Dazu ist die Berechnung einer zusätzlichen Ableitung nötig am Ende des Intervalls. Die Ableitungen kosten aber in den meisten Fällen die meiste Rechenzeit. Dennoch lohnt sich diese Investition, bei gleicher Rechenleistung wird eine viel höhere Genauigkeit erzielt.
Die Berechnung des Anstieges am Ende des Intervalls setzt voraus, dass wir x und y dort kennen, also x1 und y1 in der Skizze. x1 lässt sich leicht berechnen, y1ist zunächst unbekannt.
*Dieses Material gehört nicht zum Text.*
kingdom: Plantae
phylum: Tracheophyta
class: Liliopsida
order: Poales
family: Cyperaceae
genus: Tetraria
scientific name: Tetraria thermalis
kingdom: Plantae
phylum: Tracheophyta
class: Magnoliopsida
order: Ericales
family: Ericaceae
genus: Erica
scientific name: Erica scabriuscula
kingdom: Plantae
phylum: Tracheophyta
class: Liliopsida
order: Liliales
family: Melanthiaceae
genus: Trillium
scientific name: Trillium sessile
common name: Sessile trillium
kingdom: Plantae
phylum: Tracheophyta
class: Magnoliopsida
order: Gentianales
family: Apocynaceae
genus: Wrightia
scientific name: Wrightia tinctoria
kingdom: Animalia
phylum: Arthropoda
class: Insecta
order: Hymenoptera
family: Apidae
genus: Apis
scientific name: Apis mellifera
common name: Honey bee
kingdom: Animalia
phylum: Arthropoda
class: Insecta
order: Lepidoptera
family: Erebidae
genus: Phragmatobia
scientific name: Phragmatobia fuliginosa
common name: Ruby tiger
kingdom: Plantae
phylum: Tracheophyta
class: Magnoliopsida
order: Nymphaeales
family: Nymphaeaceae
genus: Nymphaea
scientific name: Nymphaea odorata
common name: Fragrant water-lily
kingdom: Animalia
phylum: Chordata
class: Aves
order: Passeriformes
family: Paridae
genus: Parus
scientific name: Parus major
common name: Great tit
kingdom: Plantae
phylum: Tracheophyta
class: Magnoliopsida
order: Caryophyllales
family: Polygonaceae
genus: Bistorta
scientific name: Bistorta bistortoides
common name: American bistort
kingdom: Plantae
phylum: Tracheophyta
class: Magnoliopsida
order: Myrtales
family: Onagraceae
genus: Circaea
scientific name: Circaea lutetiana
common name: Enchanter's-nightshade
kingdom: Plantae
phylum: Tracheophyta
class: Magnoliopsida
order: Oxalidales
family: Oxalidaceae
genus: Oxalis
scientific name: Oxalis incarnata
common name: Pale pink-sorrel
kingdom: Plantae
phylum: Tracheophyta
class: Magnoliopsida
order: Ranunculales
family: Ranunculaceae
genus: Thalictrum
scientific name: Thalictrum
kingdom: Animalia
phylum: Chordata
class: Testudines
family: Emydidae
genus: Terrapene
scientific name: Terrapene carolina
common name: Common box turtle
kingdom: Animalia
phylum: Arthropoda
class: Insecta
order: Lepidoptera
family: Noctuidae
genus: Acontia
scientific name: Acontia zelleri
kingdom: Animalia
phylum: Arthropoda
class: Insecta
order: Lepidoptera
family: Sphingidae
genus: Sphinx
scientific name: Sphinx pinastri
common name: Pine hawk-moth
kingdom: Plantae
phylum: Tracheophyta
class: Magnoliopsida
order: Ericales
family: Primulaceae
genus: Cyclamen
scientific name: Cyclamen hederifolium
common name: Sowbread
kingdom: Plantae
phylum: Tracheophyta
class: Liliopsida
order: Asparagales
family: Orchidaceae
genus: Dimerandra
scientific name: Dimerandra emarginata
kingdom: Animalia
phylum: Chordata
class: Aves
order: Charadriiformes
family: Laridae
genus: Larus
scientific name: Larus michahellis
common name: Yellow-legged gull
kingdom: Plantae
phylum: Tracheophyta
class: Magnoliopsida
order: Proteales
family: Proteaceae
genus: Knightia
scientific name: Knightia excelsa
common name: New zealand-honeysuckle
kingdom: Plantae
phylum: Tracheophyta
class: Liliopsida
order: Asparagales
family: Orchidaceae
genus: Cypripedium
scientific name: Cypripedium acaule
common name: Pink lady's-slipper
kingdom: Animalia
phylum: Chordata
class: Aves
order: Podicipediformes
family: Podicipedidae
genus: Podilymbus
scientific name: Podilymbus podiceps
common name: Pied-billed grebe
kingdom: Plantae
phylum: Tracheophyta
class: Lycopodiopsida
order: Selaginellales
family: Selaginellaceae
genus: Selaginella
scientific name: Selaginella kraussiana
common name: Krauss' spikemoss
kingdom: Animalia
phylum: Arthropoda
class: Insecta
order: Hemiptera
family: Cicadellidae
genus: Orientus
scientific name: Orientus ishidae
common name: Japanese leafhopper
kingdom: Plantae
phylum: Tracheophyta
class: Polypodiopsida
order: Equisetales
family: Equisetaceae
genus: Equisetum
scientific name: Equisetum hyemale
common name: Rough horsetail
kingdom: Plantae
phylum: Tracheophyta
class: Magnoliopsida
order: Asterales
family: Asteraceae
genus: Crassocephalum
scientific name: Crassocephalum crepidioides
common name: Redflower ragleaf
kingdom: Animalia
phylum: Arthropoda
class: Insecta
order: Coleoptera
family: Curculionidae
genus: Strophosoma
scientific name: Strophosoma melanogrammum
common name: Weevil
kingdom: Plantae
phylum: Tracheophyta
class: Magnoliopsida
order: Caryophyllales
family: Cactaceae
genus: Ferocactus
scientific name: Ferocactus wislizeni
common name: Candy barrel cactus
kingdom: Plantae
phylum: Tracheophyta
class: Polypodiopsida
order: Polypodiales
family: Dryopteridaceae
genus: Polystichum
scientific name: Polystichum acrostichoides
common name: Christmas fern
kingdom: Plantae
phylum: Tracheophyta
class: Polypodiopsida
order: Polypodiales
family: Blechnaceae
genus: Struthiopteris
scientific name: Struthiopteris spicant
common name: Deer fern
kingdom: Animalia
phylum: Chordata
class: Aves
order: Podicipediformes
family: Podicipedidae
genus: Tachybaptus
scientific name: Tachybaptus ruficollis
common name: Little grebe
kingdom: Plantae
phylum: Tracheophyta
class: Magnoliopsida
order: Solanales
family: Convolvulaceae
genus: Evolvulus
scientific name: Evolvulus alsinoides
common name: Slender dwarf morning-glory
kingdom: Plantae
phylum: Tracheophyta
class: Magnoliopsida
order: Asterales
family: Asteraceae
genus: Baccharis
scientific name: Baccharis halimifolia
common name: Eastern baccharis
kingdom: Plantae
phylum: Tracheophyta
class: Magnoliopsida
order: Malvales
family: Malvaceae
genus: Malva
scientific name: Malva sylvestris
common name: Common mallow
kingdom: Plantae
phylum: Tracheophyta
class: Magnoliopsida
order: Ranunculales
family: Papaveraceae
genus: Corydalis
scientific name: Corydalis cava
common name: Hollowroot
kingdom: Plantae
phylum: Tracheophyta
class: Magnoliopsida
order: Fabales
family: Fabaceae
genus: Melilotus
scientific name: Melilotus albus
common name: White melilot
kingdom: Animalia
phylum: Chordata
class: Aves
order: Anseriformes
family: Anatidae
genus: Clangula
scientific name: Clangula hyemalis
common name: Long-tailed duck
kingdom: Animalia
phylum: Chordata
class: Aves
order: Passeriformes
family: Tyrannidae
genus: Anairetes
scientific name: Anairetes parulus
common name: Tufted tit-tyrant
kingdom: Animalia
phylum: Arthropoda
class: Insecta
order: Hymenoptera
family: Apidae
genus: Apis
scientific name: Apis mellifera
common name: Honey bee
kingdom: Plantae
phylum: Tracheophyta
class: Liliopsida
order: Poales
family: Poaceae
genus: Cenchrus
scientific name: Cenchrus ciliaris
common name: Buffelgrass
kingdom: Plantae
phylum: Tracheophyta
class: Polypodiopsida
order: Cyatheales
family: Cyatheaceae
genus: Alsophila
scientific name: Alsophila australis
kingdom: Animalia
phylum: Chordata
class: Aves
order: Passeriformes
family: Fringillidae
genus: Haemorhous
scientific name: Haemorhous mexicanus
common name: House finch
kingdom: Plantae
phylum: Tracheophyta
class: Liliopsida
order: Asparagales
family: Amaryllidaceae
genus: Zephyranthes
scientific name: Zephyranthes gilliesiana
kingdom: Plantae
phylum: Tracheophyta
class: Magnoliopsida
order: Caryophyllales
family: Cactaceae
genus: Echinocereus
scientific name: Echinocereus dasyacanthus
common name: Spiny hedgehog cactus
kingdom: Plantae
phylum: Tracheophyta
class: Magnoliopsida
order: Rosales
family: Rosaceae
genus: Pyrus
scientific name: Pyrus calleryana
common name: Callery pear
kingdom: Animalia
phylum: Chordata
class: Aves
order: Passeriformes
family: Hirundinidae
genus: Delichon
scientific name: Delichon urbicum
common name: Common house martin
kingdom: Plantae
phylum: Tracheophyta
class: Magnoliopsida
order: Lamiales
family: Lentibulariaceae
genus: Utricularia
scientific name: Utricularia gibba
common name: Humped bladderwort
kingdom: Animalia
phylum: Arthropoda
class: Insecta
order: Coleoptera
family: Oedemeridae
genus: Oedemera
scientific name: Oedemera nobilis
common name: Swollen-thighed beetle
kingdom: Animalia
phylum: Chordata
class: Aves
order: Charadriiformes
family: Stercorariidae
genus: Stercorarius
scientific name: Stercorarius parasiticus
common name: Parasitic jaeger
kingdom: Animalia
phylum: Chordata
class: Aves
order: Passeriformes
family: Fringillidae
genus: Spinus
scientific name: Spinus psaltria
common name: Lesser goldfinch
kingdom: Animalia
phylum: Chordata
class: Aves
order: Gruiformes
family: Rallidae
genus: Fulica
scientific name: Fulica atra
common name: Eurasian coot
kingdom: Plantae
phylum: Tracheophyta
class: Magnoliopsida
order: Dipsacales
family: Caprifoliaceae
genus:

Deshalb wird y1 zunächst mit dem Euler-Cauchy-Verfahren geschätzt (Vorhersage = Prädiktorschritt). Mit diesem geschätzten Wert wird der mittlere Anstieg über das Intervall berechnet und damit die Vorhersage verbessert (Korrektor-Schritt). Es gibt eine ganze Familie von sog. Prädiktor-Korrektor-Verfahren, bei denen bereits berechnete Werte zur Vorhersage noch unbekannter benutzt werden. Das Heun-Verfahren ist das einfachste von ihnen.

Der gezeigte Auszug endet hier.